*Dataset entries:*
- - - - -
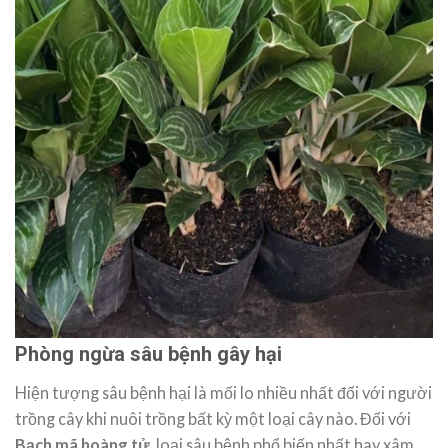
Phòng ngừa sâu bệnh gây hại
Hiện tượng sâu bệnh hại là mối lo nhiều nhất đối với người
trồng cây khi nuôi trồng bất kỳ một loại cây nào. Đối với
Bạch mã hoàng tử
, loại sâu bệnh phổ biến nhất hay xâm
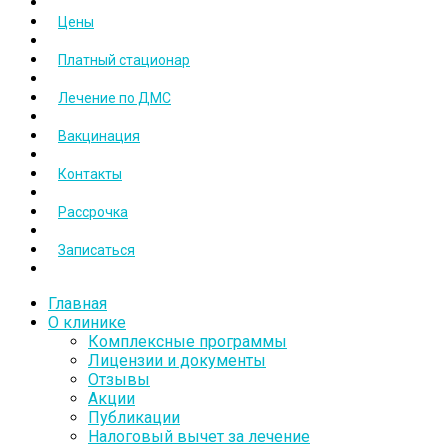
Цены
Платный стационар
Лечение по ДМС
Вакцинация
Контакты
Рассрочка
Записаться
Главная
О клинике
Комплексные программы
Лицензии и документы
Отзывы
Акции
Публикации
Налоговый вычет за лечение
- - - - -
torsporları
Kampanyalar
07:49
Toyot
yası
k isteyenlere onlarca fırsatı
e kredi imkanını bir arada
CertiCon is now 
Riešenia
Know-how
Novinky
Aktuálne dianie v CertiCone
- - - - -
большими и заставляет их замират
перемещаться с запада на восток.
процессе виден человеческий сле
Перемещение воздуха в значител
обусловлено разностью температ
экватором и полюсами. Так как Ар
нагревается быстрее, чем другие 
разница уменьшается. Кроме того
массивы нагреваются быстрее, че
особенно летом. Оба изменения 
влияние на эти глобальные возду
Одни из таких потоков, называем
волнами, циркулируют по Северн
- - - - -
Starting at the line above that contains "k isteyenlere onlarca fırsatı", repeat each line exactly up to and including the line that contains "Aktuálne dianie v CertiCone", and stop there.

*Answer to this exercise:*
k isteyenlere onlarca fırsatı
e kredi imkanını bir arada
CertiCon is now 
Riešenia
Know-how
Novinky
Aktuálne dianie v CertiCone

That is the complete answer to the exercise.